┌──
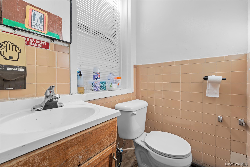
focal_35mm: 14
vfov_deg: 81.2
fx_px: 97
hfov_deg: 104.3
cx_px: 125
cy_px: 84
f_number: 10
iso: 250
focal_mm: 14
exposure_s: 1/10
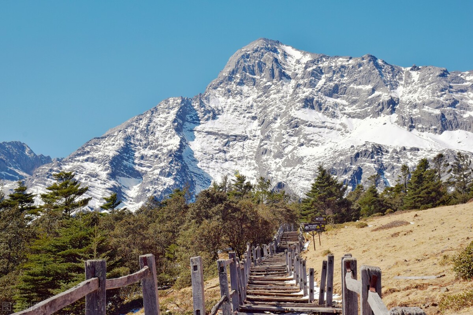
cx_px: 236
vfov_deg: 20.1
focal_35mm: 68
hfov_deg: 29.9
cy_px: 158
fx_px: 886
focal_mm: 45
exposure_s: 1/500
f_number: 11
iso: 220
└──
┌──
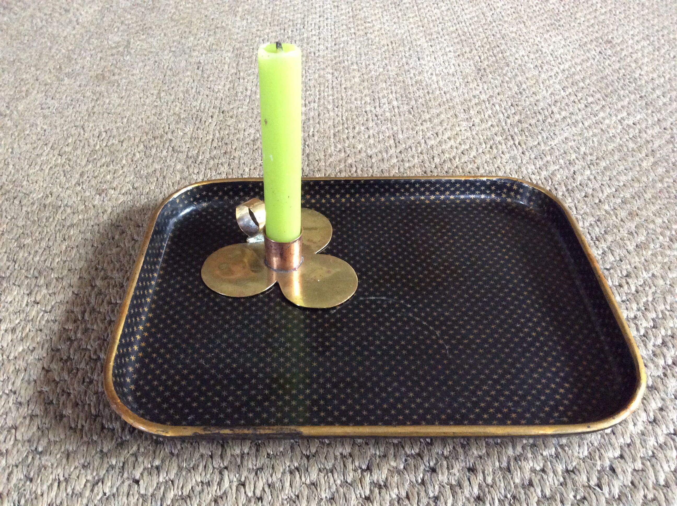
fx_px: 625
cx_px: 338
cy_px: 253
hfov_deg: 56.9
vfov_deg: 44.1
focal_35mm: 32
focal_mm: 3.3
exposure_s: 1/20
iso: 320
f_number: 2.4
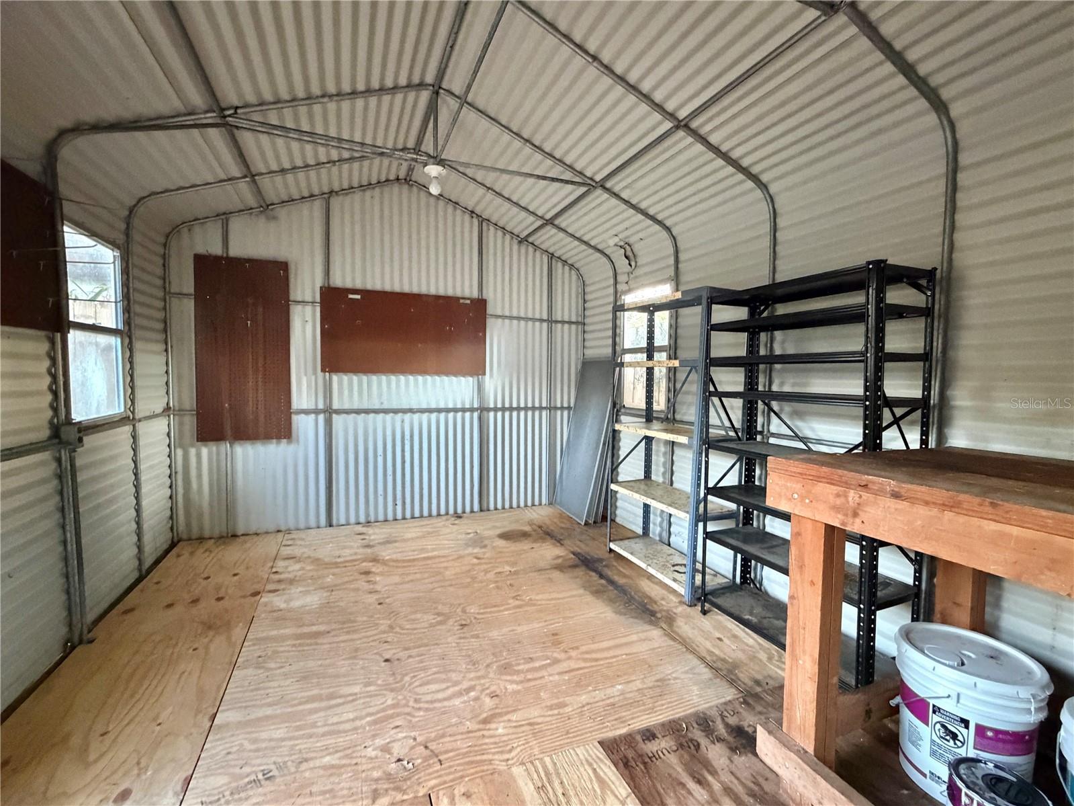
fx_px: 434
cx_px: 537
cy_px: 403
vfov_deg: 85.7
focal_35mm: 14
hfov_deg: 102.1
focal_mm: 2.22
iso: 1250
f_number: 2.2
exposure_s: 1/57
└──
#### [Exercise requirements]
Within the material above, find the part that opens with the line containing "focal_mm: 3.3" and closes with the line containing "exposure_s: 1/57", and reproduce it exactly without the pictures.

#### [Answer to this task]
focal_mm: 3.3
exposure_s: 1/20
iso: 320
f_number: 2.4
fx_px: 434
cx_px: 537
cy_px: 403
vfov_deg: 85.7
focal_35mm: 14
hfov_deg: 102.1
focal_mm: 2.22
iso: 1250
f_number: 2.2
exposure_s: 1/57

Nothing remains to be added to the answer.